After a long period of pulling back, lenders are finally beginning to find value in financing small- and medium-sized businesses (SMBs).
But after years of finding SMBs too unprofitable to finance, lenders have to play catch-up to develop better underwriting processes for greater accuracy and efficiency.
“Increasingly, many lenders have been starting to focus on [SMBs] and lending to [SMBs],” said Gabriele Sabato, who holds a doctorate in finance and is CEO and co-founder of SMB loan underwriting firm Wiserfunding, in a recent interview with PYMNTS. “But at the same time, they have all lacked a credible tool to conduct an assessment of these [SMBs] in an independent way.”
SMB loan underwriting is complex, and with greater opportunity to wield alternative data to mitigate risk, lenders can also face the challenge of understanding how to collect information, how much weight to give it, and how to analyze that data in the context of broader economic trends.

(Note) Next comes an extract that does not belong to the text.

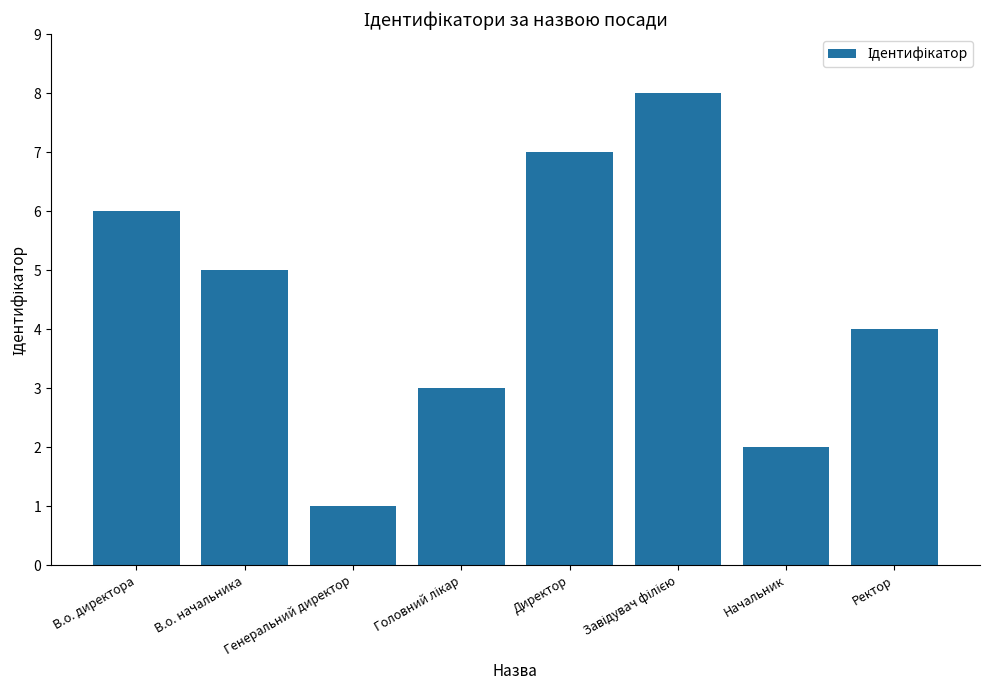

How many data points are less than 5?

4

This presents a gap in the market and an opportunity for FinTechs to fill it with automated underwriting technologies, like an automated small business credit score. As Sabato explained, the financial services market’s shift toward open banking and more sophisticated data analytics capabilities will continue to support lenders’ SMB finance operations — particularly in the months ahead as SMBs’ access to capital will prove critical to their survival.

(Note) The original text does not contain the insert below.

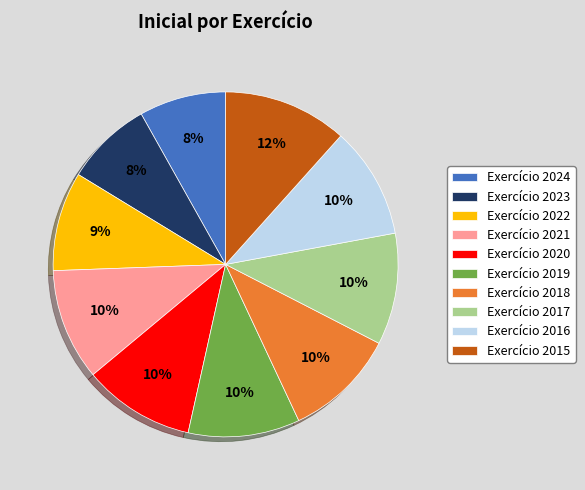

Is the sum of Exercício 2018 and Exercício 2017 greater than half?

No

From Bank Accounts To LinkedIn Profiles
SMBs are notoriously difficult to underwrite. Particularly when it comes to younger companies, a lack of credit history has lenders with limited traditional data upon which to base their lending decisions. This is why, increasingly, financiers have turned to mixing alternative data into their underwriting processes, with information from LinkedIn profiles and news reports now taken into account.

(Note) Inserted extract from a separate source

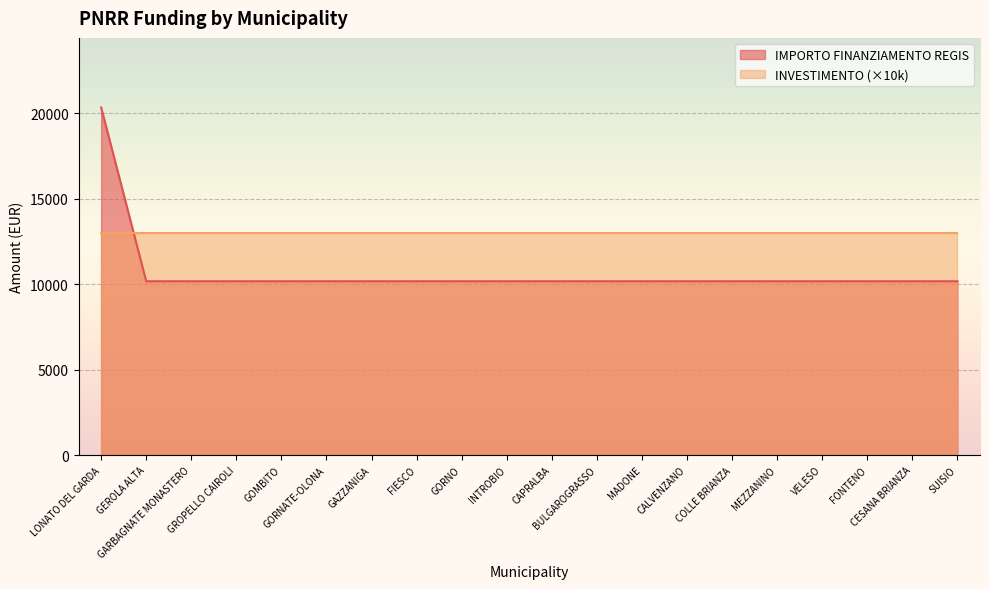

List the labels in order of value, smallest first.

GEROLA ALTA, GARBAGNATE MONASTERO, GROPELLO CAIROLI, GOMBITO, GORNATE-OLONA, GAZZANIGA, FIESCO, GORNO, INTROBIO, CAPRALBA, BULGAROGRASSO, MADONE, CALVENZANO, COLLE BRIANZA, MEZZANINO, VELESO, FONTENO, CESANA BRIANZA, SUISIO, LONATO DEL GARDA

Gathering this information manually takes hours, however, said Sabato. Further, as financial institutions (FIs) develop their own methods for understanding which data points to weigh more heavily than others in accordance with their own risk appetites, their ability to internally develop risk assessment models can add a significant burden on resources.
“In a moment like this, investing in and building your own models, finding the data to bring to your models, finding expertise and skills to build and maintain your models — it’s all hard and expensive,” he said, adding that adoption of software-as-a-service (SaaS) risk assessment technologies is a cost-effective way lenders can strengthen their SMB underwriting processes.
Wiserfunding offers its SME Z-Score solution to automatically aggregate data across both traditional and alternative data sources in a way to offer standardization for lenders, either as a standalone underwriting tool or as a supplemental solution to validate their own underwriting processes. Collaborating with other lending-as-a-service technology players, as Wiserfunding has just done with Trade Ledger, also offers the opportunity to service lenders with a holistic, integrated offering to manage SMB lending operations, from underwriting to funds disbursement.
Expanding The Data Scope
As Sabato explained, open banking initiatives will help the SMB lending arena go even further to more accurately assess SMBs’ creditworthiness, with opportunities to connect into bank account data and third-party platforms like Xero and QuickBooks to accelerate underwriting.
“For the U.S., the next big thing that is coming is open banking,” he said, pointing to the ability to integrate directly into SMBs’ current accounts in real time. “We’re be able to source directly from current accounts and have an [SMB] risk score calculated on a daily basis — that’s really amazing.”
Artificial intelligence (AI) and natural language processing tools will also broaden the scope of the ability to aggregate and analyze alternative data. Sabato pointed to the ability for technology to identify images of certifications displayed on business websites as one example of innovation in the ability to capture unstructured data to strengthen underwriting.
These risk mitigation technologies are evolving at a crucial time for the SMB lending community, with coronavirus disruption threatening the survival of an untold number of SMBs.
The ability to not only aggregate data for analysis, but place that analysis in the context of current macroeconomic trends, is critical. In today’s volatile climate, Sabato said it will likely take underwriting models like Wiserfunding’s a few months to be able to adjust to the current state of the market. It’s why the company is hesitant to add a judgement feature to the SME Z-Score, instead encouraging lenders to examine the score objectively against their own risk appetites and needs.
Now, more than ever, lenders must support the SMB community, with underwriting a critical piece of strengthened SMB lending operations.
“If [SMBs] are better serviced, then they can grow faster, and that means everyone will benefit — especially after a period like the one we have ahead of us,” said Sabato. “[SMBs] are the only ones that can make us stand up again faster.”